Problem details — Convert every line of text in the records below into a JSON list of strings, one string per line, omitting blank lines. Exclude the pictures from the output.

○ ○ ○

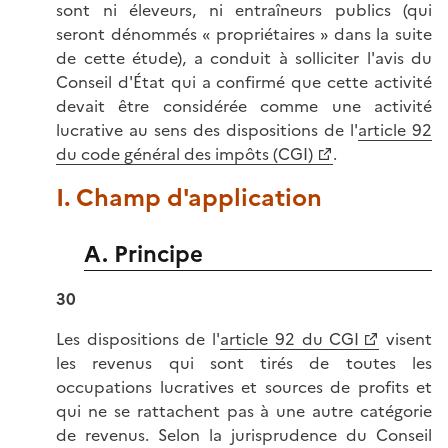
sont ni éleveurs, ni entraîneurs publics (qui
seront dénommés « propriétaires » dans la suite
de cette étude), a conduit à solliciter l'avis du
Conseil d'État qui a confirmé que cette activité
devait être considérée comme une activité
lucrative au sens des dispositions de l'
article 92
du code général des impôts (CGI)
.
I. Champ d'application
A. Principe
30
Les dispositions de l'
article 92 du CGI
visent
les revenus qui sont tirés de toutes les
occupations lucratives et sources de profits et
qui ne se rattachent pas à une autre catégorie
de revenus. Selon la jurisprudence du Conseil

○ ○ ○

Task result —
[
  "sont ni éleveurs, ni entraîneurs publics (qui",
  "seront dénommés « propriétaires » dans la suite",
  "de cette étude), a conduit à solliciter l'avis du",
  "Conseil d'État qui a confirmé que cette activité",
  "devait être considérée comme une activité",
  "lucrative au sens des dispositions de l'",
  "article 92",
  "du code général des impôts (CGI)",
  ".",
  "I. Champ d'application",
  "A. Principe",
  "30",
  "Les dispositions de l'",
  "article 92 du CGI",
  "visent",
  "les revenus qui sont tirés de toutes les",
  "occupations lucratives et sources de profits et",
  "qui ne se rattachent pas à une autre catégorie",
  "de revenus. Selon la jurisprudence du Conseil"
]